Le préfet de Calais condamné pour le démantèlement d’un camp de migrants

Par Epoch Times avec AFP
30 mars 2022 07:49 Mis à jour: 30 mars 2022 10:49

Le préfet du Pas-de-Calais a été condamné pour s’être affranchi de l’autorité judiciaire lors du démantèlement d’un campement de migrants à Calais en 2020, une décision qui remet en cause le cadre juridique de nombreuses expulsions selon les plaignants.

La préfecture, qui a 15 jours pour contester cet arrêt de la cour d’appel de Douai (Nord), n’a pas souhaité réagir à la décision.

Dans son arrêt du 24 mars, la cour condamne le préfet pour « voie de fait », lui reprochant d’avoir pris l’initiative de l’expulsion, et temporairement privé de liberté les occupants du site, sans cadre juridique adéquat.

Les requérants, 11 exilés et huit associations de défense des migrants – dont le Secours catholique et l’Auberge des migrants – avaient assigné le préfet en décembre 2020.

Ils demandaient que soit jugée « illégale » l’évacuation menée le 29 septembre 2020 sur la zone dite du Virval, où campaient plus de 800 migrants au passage en Grande-Bretagne.

Une décision qui remet en cause la notion de « flagrance »

Cette décision met à mal l’utilisation récurrente par l’État pour procéder à des expulsions de campements migratoires sur le littoral nord du cadre juridique de la « flagrance » – applicable lorsqu’un délit est constaté depuis moins de 48 heures, selon l’avocate des plaignants, Me Eve Thieffry.

« Le juge confirme ce ce disent les associations depuis des années : que le préfet n’a aucun pouvoir personnel à évacuation des personnes sur le littoral et à déplacement sous la contrainte », a-t-elle commenté.

Un tweet de Gérald Darmanin comme élément

Le préfet a assuré avoir agi sur décision du procureur, au lendemain de l’ouverture d’une enquête en « flagrance » sur la présence de 450 tentes.

Le tribunal estime au contraire qu’il a agi de sa propre initiative, s’appuyant sur un tweet du ministre de l’Intérieur Gérald Darmanin qui disait son « soutien à la Préfecture 62 » pour l’opération.

Le communiqué préfectoral alors publié indiquait aussi que les tentes étaient installées depuis « plusieurs semaines », tandis que l’importance des moyens mis en œuvre – dont 30 bus – confirmait une organisation en amont.

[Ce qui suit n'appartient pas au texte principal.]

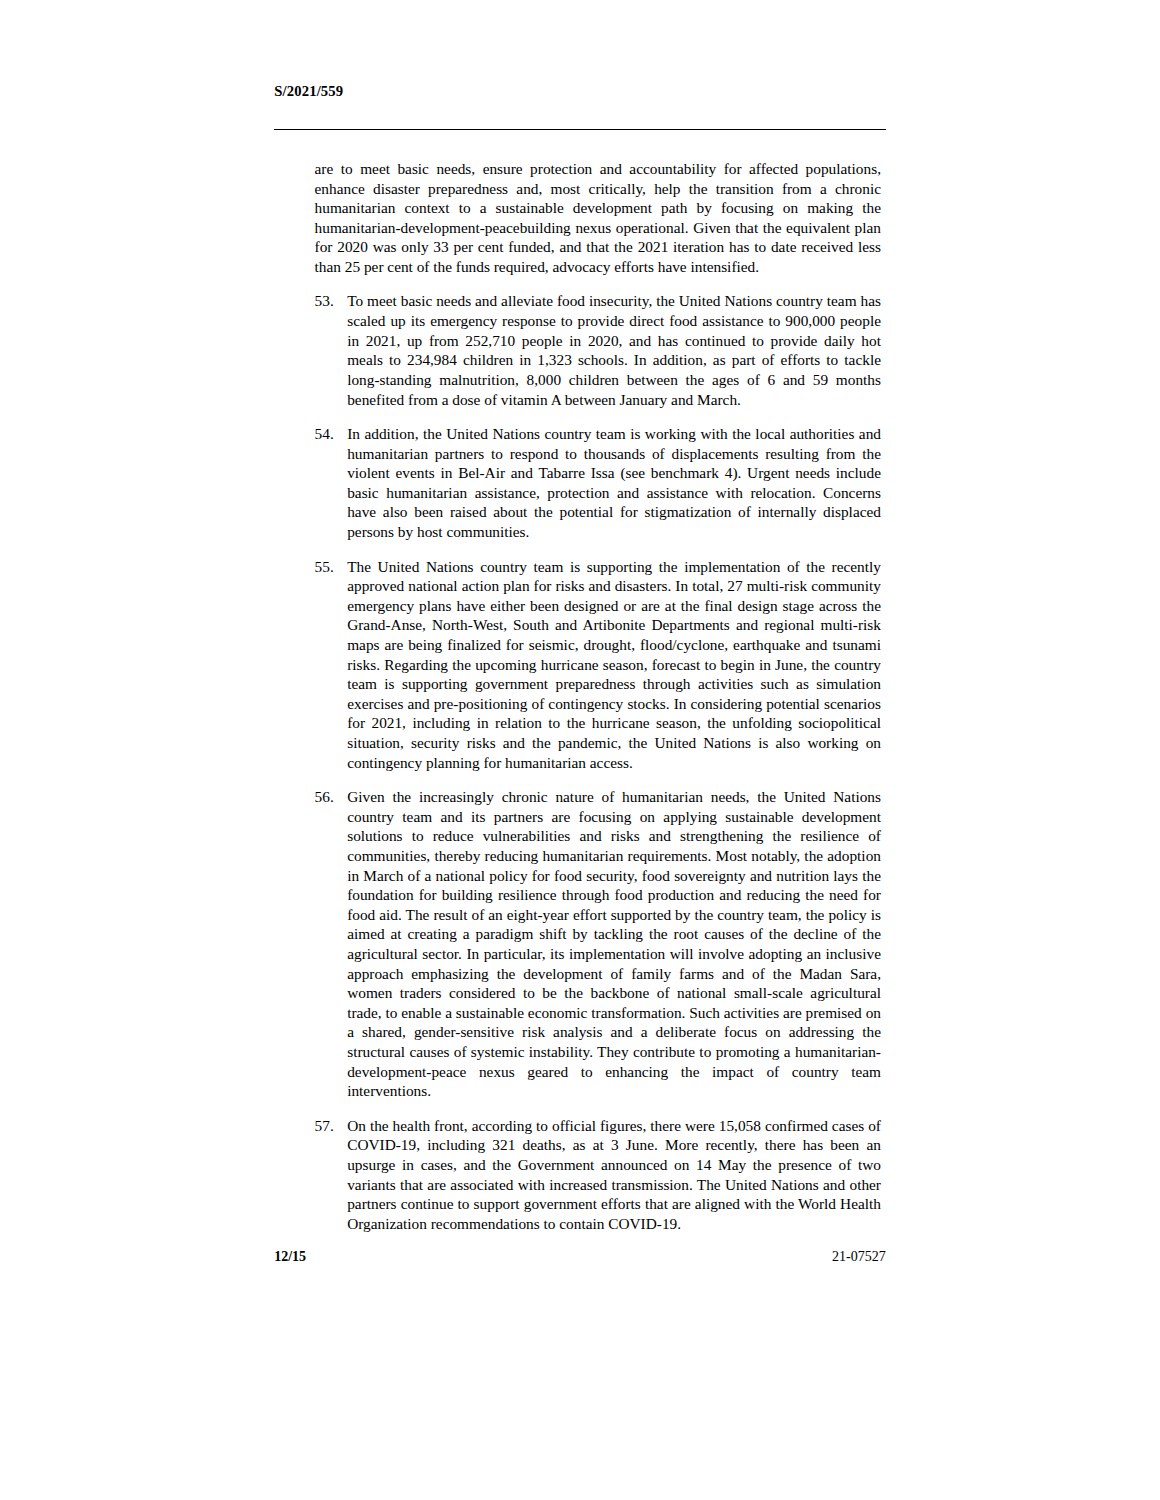S/2021/559
are to meet basic needs, ensure protection and accountability for affected populations, enhance disaster preparedness and, most critically, help the transition from a chronic humanitarian context to a sustainable development path by focusing on making the humanitarian-development-peacebuilding nexus operational. Given that the equivalent plan for 2020 was only 33 per cent funded, and that the 2021 iteration has to date received less than 25 per cent of the funds required, advocacy efforts have intensified.
53. To meet basic needs and alleviate food insecurity, the United Nations country team has scaled up its emergency response to provide direct food assistance to 900,000 people in 2021, up from 252,710 people in 2020, and has continued to provide daily hot meals to 234,984 children in 1,323 schools. In addition, as part of efforts to tackle long-standing malnutrition, 8,000 children between the ages of 6 and 59 months benefited from a dose of vitamin A between January and March.
54. In addition, the United Nations country team is working with the local authorities and humanitarian partners to respond to thousands of displacements resulting from the violent events in Bel-Air and Tabarre Issa (see benchmark 4). Urgent needs include basic humanitarian assistance, protection and assistance with relocation. Concerns have also been raised about the potential for stigmatization of internally displaced persons by host communities.
55. The United Nations country team is supporting the implementation of the recently approved national action plan for risks and disasters. In total, 27 multi-risk community emergency plans have either been designed or are at the final design stage across the Grand-Anse, North-West, South and Artibonite Departments and regional multi-risk maps are being finalized for seismic, drought, flood/cyclone, earthquake and tsunami risks. Regarding the upcoming hurricane season, forecast to begin in June, the country team is supporting government preparedness through activities such as simulation exercises and pre-positioning of contingency stocks. In considering potential scenarios for 2021, including in relation to the hurricane season, the unfolding sociopolitical situation, security risks and the pandemic, the United Nations is also working on contingency planning for humanitarian access.
56. Given the increasingly chronic nature of humanitarian needs, the United Nations country team and its partners are focusing on applying sustainable development solutions to reduce vulnerabilities and risks and strengthening the resilience of communities, thereby reducing humanitarian requirements. Most notably, the adoption in March of a national policy for food security, food sovereignty and nutrition lays the foundation for building resilience through food production and reducing the need for food aid. The result of an eight-year effort supported by the country team, the policy is aimed at creating a paradigm shift by tackling the root causes of the decline of the agricultural sector. In particular, its implementation will involve adopting an inclusive approach emphasizing the development of family farms and of the Madan Sara, women traders considered to be the backbone of national small-scale agricultural trade, to enable a sustainable economic transformation. Such activities are premised on a shared, gender-sensitive risk analysis and a deliberate focus on addressing the structural causes of systemic instability. They contribute to promoting a humanitarian-development-peace nexus geared to enhancing the impact of country team interventions.
57. On the health front, according to official figures, there were 15,058 confirmed cases of COVID-19, including 321 deaths, as at 3 June. More recently, there has been an upsurge in cases, and the Government announced on 14 May the presence of two variants that are associated with increased transmission. The United Nations and other partners continue to support government efforts that are aligned with the World Health Organization recommendations to contain COVID-19.
12/15 21-07527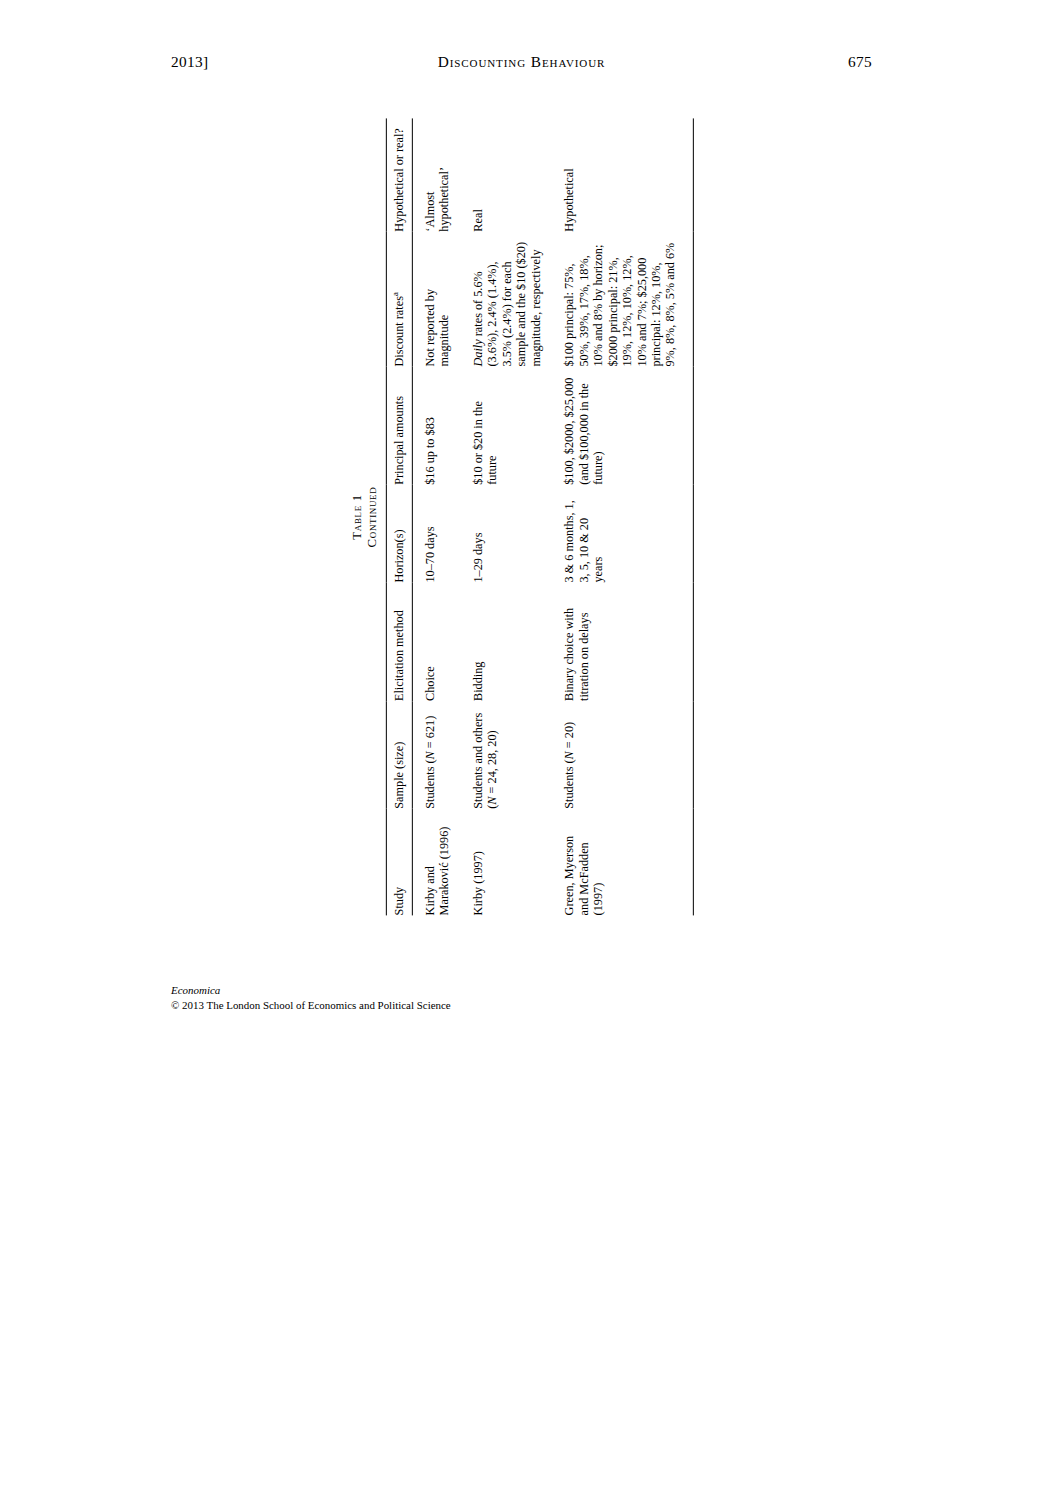2013]
Discounting Behaviour
675
Table 1 Continued
| Study | Sample (size) | Elicitation method | Horizon(s) | Principal amounts | Discount rates a | Hypothetical or real? |
| --- | --- | --- | --- | --- | --- | --- |
| Kirby and Maraković (1996) | Students ( N = 621) | Choice | 10–70 days | $16 up to $83 | Not reported by magnitude | ‘Almost hypothetical’ |
| Kirby (1997) | Students and others ( N = 24, 28, 20) | Bidding | 1–29 days | $10 or $20 in the future | Daily rates of 5.6% (3.6%), 2.4% (1.4%), 3.5% (2.4%) for each sample and the $10 ($20) magnitude, respectively | Real |
| Green, Myerson and McFadden (1997) | Students ( N = 20) | Binary choice with titration on delays | 3 & 6 months, 1, 3, 5, 10 & 20 years | $100, $2000, $25,000 (and $100,000 in the future) | $100 principal: 75%, 50%, 39%, 17%, 18%, 10% and 8% by horizon; $2000 principal: 21%, 19%, 12%, 10%, 12%, 10% and 7%; $25,000 principal: 12%, 10%, 9%, 8%, 8%, 5% and 6% | Hypothetical |
Economica
© 2013 The London School of Economics and Political Science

« Ces éléments viennent contredire l’hypothèse de la découverte de l’infraction la veille » de l’évacuation, souligne la Cour. Or, « la préfecture du Pas-de-Calais n’a requis aucune autorisation du juge administratif afin de procéder à l’évacuation » comme requis pour une opération hors du cadre de la flagrance.

En outre, la préfecture a outrepassé ses prérogatives en privant temporairement de liberté les migrants escortés vers des bus, sous pression de la police, tranche la cour.

5000 euros de dommages pour chacun des migrants

La présence de nombreux policiers encerclant les exilés lors de cette évacuation, la plus importante de ce type depuis 2016,  était « de nature à constituer une contrainte », relève la cour.

Les requérants ont demandé 5000 euros de dommages pour chacun des migrants et 1000 euros par association. Sauf recours de la préfecture, une audience doit trancher le 23 mai de ces dommages.

En première instance le 6 janvier 2021, le tribunal judiciaire de Boulogne-sur-Mer s’était déclaré incompétent, la préfecture ayant requis la saisine du tribunal administratif. « Les témoignages produits ne permettent pas de conclure à l’emploi de la contrainte durant la phase de mise à l’abri », avait notamment jugé le tribunal.